* Page-level text extractions:
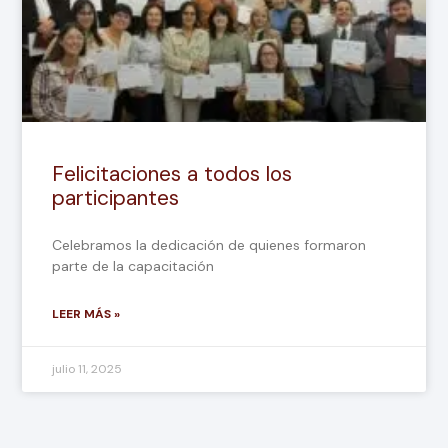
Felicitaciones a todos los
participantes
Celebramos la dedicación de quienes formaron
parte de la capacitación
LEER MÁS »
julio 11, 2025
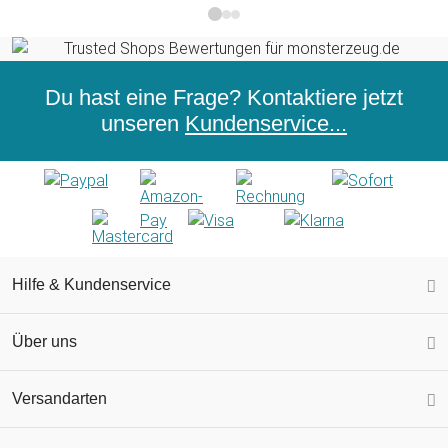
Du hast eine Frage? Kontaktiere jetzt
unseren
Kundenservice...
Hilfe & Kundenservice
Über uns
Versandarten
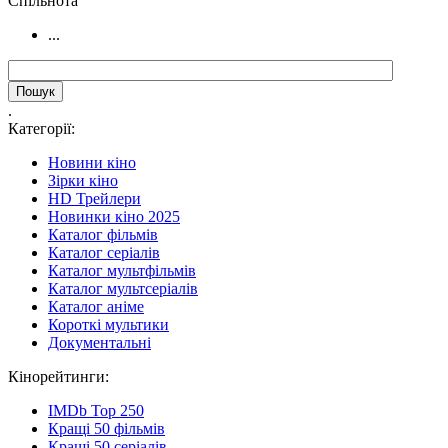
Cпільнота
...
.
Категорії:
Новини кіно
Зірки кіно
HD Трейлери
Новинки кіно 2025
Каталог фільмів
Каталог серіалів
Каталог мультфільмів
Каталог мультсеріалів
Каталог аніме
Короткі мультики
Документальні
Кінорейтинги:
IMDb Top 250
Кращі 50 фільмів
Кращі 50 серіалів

...

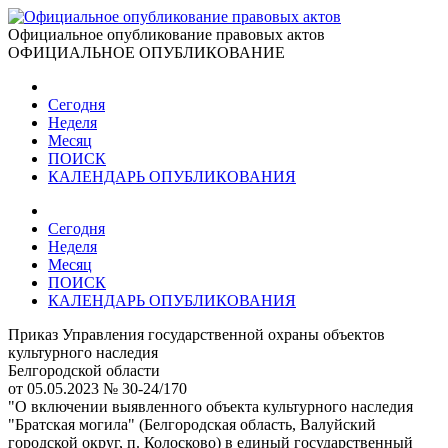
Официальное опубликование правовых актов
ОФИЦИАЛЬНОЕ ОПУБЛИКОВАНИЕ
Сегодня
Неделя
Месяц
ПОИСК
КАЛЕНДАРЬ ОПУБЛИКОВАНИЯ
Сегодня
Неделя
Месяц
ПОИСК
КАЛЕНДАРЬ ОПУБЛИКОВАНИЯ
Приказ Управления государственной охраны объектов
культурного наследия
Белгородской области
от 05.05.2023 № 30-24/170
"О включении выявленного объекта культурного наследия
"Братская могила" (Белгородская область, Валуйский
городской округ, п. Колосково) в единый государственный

* What is needed: Only the lines above starting at the one containing "Новини кіно" and ending at the one containing "Кращі 50 серіалів", both included, are to be returned, exactly as they read.

* Answer area:
Новини кіно
Зірки кіно
HD Трейлери
Новинки кіно 2025
Каталог фільмів
Каталог серіалів
Каталог мультфільмів
Каталог мультсеріалів
Каталог аніме
Короткі мультики
Документальні
Кінорейтинги:
IMDb Top 250
Кращі 50 фільмів
Кращі 50 серіалів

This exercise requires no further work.